出ないという傾向があり、あえて前年度の問題は学習しないという判断をするのも

合格に近づけるコツであり、この本で学習する意義があるといえます。

分野別に勉強を勧めていきたい人にはスーパーテキストかこの出版社から出ている

分野別問題集を購入するのもいいと思います。

(ただ、分野別問題集を購入するならスーパーテキストをおすすめします。
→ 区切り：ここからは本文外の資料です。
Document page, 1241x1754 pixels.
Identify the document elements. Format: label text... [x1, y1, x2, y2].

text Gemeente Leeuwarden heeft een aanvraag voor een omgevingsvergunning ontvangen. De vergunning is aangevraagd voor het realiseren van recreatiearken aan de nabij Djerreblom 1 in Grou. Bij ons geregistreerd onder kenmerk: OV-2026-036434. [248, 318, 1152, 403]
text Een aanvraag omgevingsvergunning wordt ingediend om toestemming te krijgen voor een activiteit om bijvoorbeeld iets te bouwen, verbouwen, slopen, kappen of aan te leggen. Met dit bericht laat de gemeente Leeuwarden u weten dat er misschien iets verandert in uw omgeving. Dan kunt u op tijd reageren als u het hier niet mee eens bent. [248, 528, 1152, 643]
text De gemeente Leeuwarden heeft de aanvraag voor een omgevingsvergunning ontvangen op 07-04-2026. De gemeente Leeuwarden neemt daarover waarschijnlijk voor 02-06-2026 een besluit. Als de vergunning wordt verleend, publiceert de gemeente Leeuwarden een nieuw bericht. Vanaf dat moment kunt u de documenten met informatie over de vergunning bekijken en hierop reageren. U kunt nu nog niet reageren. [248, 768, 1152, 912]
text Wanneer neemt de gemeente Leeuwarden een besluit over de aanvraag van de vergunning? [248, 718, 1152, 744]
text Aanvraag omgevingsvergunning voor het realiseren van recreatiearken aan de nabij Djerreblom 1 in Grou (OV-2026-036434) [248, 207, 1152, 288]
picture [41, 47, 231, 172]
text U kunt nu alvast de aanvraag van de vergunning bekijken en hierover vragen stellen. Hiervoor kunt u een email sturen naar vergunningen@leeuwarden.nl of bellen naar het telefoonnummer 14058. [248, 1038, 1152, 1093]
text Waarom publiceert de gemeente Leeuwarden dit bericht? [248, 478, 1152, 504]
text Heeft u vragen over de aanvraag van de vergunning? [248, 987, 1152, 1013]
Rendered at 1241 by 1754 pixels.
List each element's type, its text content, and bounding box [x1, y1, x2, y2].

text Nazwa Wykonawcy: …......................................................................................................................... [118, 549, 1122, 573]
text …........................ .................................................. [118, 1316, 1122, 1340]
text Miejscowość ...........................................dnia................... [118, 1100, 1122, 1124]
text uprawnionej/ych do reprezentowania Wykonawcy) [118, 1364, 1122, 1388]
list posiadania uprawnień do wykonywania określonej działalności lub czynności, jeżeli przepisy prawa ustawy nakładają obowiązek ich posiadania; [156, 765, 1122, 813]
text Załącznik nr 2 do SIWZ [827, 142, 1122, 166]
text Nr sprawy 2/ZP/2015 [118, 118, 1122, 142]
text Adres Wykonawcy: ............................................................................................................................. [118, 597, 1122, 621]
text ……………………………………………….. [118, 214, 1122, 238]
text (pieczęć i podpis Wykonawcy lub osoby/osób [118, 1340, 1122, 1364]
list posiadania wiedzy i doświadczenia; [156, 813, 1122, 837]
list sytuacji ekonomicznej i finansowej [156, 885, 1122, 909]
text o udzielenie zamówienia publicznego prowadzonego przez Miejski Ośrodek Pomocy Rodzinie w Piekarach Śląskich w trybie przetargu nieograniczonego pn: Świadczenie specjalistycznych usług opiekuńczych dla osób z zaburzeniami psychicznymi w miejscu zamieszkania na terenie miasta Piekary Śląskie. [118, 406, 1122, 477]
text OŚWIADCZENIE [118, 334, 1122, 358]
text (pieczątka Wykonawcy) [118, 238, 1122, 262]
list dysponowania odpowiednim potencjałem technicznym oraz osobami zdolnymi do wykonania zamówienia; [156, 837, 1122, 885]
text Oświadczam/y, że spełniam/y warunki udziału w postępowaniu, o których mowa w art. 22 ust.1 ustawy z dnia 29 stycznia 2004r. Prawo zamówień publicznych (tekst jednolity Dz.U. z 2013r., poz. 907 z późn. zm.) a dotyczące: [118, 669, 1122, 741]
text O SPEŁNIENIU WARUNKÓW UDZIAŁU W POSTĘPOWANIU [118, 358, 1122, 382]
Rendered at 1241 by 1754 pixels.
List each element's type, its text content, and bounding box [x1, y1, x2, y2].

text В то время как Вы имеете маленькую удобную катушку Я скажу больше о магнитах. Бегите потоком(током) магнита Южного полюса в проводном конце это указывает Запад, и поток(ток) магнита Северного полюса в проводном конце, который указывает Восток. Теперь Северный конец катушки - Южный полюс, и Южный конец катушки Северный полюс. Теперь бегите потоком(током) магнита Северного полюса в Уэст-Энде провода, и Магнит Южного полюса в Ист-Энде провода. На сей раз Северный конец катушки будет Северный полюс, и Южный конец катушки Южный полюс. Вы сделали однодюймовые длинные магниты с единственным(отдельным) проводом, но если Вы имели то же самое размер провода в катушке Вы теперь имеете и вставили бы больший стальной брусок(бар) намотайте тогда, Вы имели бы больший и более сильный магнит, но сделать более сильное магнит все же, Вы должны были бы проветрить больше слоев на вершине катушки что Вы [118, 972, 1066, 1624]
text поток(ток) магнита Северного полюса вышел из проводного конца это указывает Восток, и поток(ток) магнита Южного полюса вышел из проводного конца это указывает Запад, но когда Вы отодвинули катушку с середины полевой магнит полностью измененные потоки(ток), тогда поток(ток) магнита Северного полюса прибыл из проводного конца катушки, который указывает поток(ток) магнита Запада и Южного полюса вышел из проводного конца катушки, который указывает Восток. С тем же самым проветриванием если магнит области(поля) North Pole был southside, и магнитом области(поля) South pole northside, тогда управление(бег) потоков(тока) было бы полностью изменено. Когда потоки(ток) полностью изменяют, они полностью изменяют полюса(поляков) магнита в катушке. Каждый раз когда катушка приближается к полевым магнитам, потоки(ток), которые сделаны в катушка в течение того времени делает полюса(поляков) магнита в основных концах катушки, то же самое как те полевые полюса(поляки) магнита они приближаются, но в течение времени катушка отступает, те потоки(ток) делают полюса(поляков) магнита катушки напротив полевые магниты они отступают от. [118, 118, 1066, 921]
)

 

地域開発研究所

電気工事施工管理技術テキスト 【改訂第2版】

地域開発研究所の講習会ではこの本がテキストとして使われているようです。

他の講習会でもテキストとされているところも多いようです。

私もこの本を買ったのですが独学の私にはテキストを読む機会もあまりなく

結局ほとんど読まないまま試験に臨んでしまいました。

この試験の場合はテキスト中心の学習よりも過去問を中心にやっていく方が

効率的だと私は思いますのでこの本を購入することはおすめしません。

分厚く、範囲が広すぎるので読むだけでもかなりの時間がかかりそうです。

この本がなくても合格を目指すことは可能だと思いますので

厳しい言い方をすれば講習会受講用テキストだと思います。

 

スマホアプリ

移動などのスキマ時間を使った学習にはスマホアプリが有効だと思います。

特に計算問題以外の分野については特に効果的です。 

スマホアプリあまり出ていない印象でしたが、学アプリのiOS版を利用しました。

移動や仕事の空き時間なんかに暇つぶし感覚で学習しましたが

意外に効果的だったです。

学習した成果を成績表として確認できるので自分の苦手な分野を確認して

重点的に学習していくことが出来ます。

ただ、私が学習した際にはiOSの最新バージョンに対応しておらず、戻るボタンが

使えないという致命的な欠陥があり有料の問題を購入した手前

問題を戻るためにアプリを終了して対応するという工夫が必要でした。

マイナー資格ゆえの悲しさかもしれませんが、問題を有料で売っているのだから

せめてiOSの動作確認と最新バージョンへの対応ぐらいは行って欲しいと思いました。

 

まとめ

私は平成28年度にこの資格を受験して無事合格しました。

私が受験した学科試験に関しては出題傾向が変わることなく通常通りの難易度でした。

他の施工管理技士の試験のようにガラッと出題傾向が変わってしまい合格率が変動する

ということは少なく、安定した出題傾向であると言えると思います。

この資格は電気工事業、建設業の登録要件として指定されている資格の一つであり

優遇される資格でもあると思います。

また、平成30年度の試験では合格者が8,000名を超えたことなど

東京オリンピックに向けて建設ラッシュが続いていることがこの資格者の需要を

表しているとも言えます。

電気工事士、電気主任技術者に比べるとマイナーな資格ですが

取得して損のない資格だと思いますのでチャレンジしてみてはいかがでしょうか?